The problem: Check each line below for the word "Block", and copy those that have it.
- - - - - - -
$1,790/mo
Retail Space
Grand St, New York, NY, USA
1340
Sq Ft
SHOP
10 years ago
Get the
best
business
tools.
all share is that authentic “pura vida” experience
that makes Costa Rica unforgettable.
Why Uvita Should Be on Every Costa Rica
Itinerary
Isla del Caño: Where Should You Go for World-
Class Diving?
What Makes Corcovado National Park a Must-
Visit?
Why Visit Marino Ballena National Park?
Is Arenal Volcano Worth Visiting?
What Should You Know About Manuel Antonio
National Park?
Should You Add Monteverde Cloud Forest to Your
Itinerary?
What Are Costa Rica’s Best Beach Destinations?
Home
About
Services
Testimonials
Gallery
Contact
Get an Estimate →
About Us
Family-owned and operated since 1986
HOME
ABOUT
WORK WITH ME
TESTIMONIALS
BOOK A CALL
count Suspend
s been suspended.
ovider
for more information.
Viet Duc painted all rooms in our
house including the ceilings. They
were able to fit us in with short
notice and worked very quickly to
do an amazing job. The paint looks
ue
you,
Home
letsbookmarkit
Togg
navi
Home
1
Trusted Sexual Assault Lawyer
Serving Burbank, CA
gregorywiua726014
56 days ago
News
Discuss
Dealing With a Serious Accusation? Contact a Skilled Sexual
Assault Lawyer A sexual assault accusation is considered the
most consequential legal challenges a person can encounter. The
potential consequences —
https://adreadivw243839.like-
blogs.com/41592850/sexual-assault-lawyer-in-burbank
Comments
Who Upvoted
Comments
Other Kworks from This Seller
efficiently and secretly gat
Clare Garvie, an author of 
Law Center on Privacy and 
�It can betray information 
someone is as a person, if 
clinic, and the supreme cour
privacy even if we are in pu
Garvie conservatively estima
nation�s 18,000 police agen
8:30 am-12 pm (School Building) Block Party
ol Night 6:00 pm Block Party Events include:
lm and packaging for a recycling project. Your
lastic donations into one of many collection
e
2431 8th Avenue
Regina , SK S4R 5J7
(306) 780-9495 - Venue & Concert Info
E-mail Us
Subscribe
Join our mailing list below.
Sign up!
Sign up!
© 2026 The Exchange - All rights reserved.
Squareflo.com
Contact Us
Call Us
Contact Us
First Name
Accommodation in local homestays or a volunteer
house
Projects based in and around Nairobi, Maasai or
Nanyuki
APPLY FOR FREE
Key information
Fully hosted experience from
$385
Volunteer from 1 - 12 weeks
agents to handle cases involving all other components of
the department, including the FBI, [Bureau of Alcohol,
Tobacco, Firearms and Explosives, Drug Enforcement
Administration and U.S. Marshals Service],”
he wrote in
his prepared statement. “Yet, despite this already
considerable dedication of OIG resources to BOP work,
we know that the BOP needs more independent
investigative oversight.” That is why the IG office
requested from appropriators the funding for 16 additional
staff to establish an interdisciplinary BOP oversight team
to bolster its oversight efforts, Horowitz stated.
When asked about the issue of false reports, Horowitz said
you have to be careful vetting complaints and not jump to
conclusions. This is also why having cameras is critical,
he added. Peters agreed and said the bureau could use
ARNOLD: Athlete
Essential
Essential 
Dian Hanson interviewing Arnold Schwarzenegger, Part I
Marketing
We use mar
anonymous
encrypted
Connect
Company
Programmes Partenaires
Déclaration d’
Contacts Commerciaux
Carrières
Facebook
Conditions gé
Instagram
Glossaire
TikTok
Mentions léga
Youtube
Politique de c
- - - - - - -
Response box:
8:30 am-12 pm (School Building) Block Party
ol Night 6:00 pm Block Party Events include:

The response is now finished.